_Exercise requirements_. Please repeat the entries word for word and keep the images out.

_Exercise materials_.
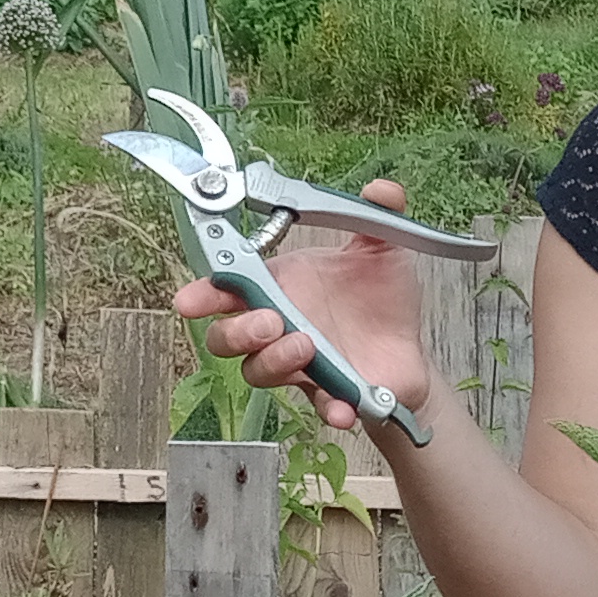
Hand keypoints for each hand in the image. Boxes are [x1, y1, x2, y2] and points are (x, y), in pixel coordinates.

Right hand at [166, 177, 434, 433]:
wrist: (407, 351)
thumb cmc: (380, 301)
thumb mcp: (382, 250)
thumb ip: (378, 218)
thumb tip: (383, 190)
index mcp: (281, 286)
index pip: (227, 289)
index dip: (202, 294)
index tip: (190, 299)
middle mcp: (280, 326)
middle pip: (226, 337)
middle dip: (236, 330)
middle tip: (268, 320)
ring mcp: (299, 363)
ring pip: (257, 371)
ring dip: (273, 360)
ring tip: (306, 345)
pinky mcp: (327, 393)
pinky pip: (316, 405)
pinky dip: (326, 406)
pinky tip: (340, 405)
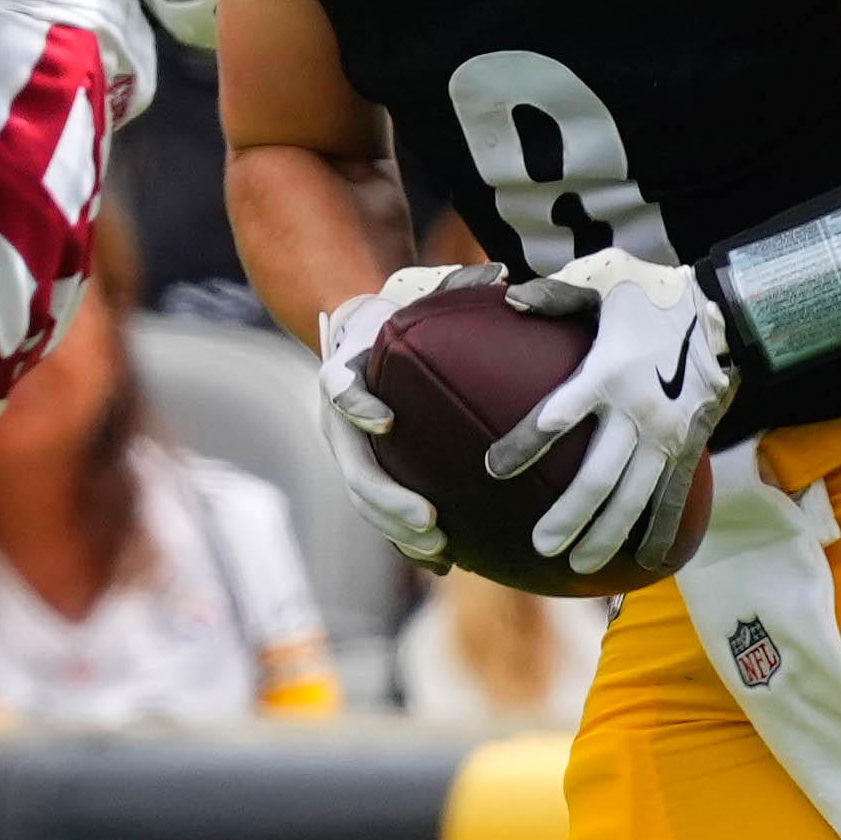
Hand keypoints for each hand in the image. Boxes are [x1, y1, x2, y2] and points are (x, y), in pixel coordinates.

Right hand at [312, 259, 502, 566]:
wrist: (360, 336)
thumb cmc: (399, 311)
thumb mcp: (419, 292)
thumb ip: (453, 286)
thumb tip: (502, 275)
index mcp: (344, 371)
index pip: (339, 389)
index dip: (358, 405)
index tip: (386, 421)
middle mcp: (338, 419)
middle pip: (352, 466)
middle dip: (387, 499)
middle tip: (430, 521)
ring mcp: (349, 451)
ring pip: (363, 500)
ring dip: (397, 531)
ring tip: (441, 552)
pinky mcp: (366, 472)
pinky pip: (382, 513)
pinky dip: (408, 540)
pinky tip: (448, 565)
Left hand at [484, 246, 729, 579]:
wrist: (726, 311)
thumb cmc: (653, 294)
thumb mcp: (605, 278)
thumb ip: (557, 294)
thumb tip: (510, 301)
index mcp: (608, 372)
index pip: (557, 415)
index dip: (524, 444)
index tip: (492, 470)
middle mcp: (637, 411)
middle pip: (597, 478)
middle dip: (567, 516)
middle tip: (540, 545)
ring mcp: (666, 436)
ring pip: (633, 499)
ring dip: (605, 535)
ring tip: (577, 566)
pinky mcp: (688, 448)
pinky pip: (672, 498)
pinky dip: (657, 532)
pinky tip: (640, 563)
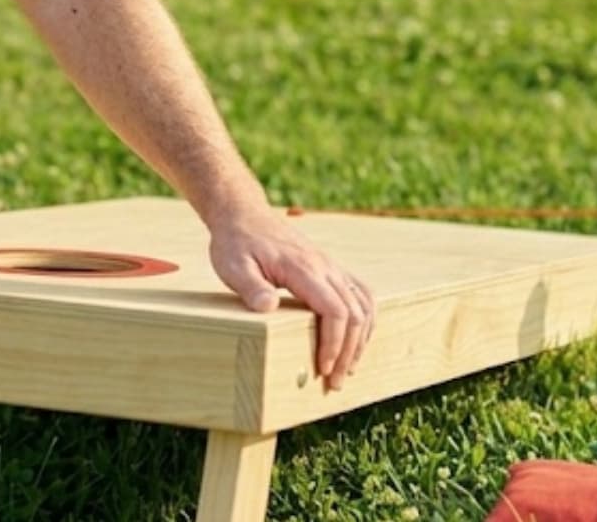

_Written answer_.
Hand keypoints for each hand in the image. Boxes are [x1, y1, x2, y2] and points are (x, y), in pixel coordinates.

Right hand at [166, 177, 434, 433]:
wrist: (407, 351)
thumb cmc: (380, 301)
thumb mcp: (382, 250)
thumb ip: (378, 218)
thumb tip: (383, 190)
index mcp: (281, 286)
index pip: (227, 289)
index dip: (202, 294)
index tip: (190, 299)
middle mcp: (280, 326)
middle pip: (226, 337)
middle dip: (236, 330)
middle tip: (268, 320)
ring mcp: (299, 363)
ring pip: (257, 371)
ring dip: (273, 360)
ring tip: (306, 345)
pinky mcp: (327, 393)
pinky pip: (316, 405)
pinky dip: (326, 406)
pinky tip: (340, 405)
Hand keypoints for each hand in the image. Boxes are [x1, y1, x2, y2] and points are (x, y), in pixel coordinates.

Right hand at [312, 259, 502, 566]:
wrist: (360, 336)
thumb cmc: (399, 311)
thumb mcp: (419, 292)
thumb ip: (453, 286)
thumb tip: (502, 275)
index mcp: (344, 371)
index pip: (339, 389)
index dip: (358, 405)
index tip: (386, 421)
middle mcp: (338, 419)
middle pip: (352, 466)
middle dip: (387, 499)
middle tip: (430, 521)
ring mcp: (349, 451)
ring pip: (363, 500)
ring dip: (397, 531)
ring tip: (441, 552)
pinky mcp: (366, 472)
pinky pip: (382, 513)
pinky dip: (408, 540)
pinky tip: (448, 565)
Left hand at [484, 246, 729, 579]:
wrist: (726, 311)
thumb cmc: (653, 294)
thumb mcp: (605, 278)
thumb ip: (557, 294)
thumb tip: (510, 301)
index mcp: (608, 372)
index pip: (557, 415)
index dip: (524, 444)
index tip: (492, 470)
middle mcp: (637, 411)
middle pip: (597, 478)
middle dip: (567, 516)
middle tip: (540, 545)
ring mcp: (666, 436)
ring pip: (633, 499)
ring dip: (605, 535)
ring tip: (577, 566)
pinky mcp: (688, 448)
pinky pip: (672, 498)
pinky dip: (657, 532)
pinky tip: (640, 563)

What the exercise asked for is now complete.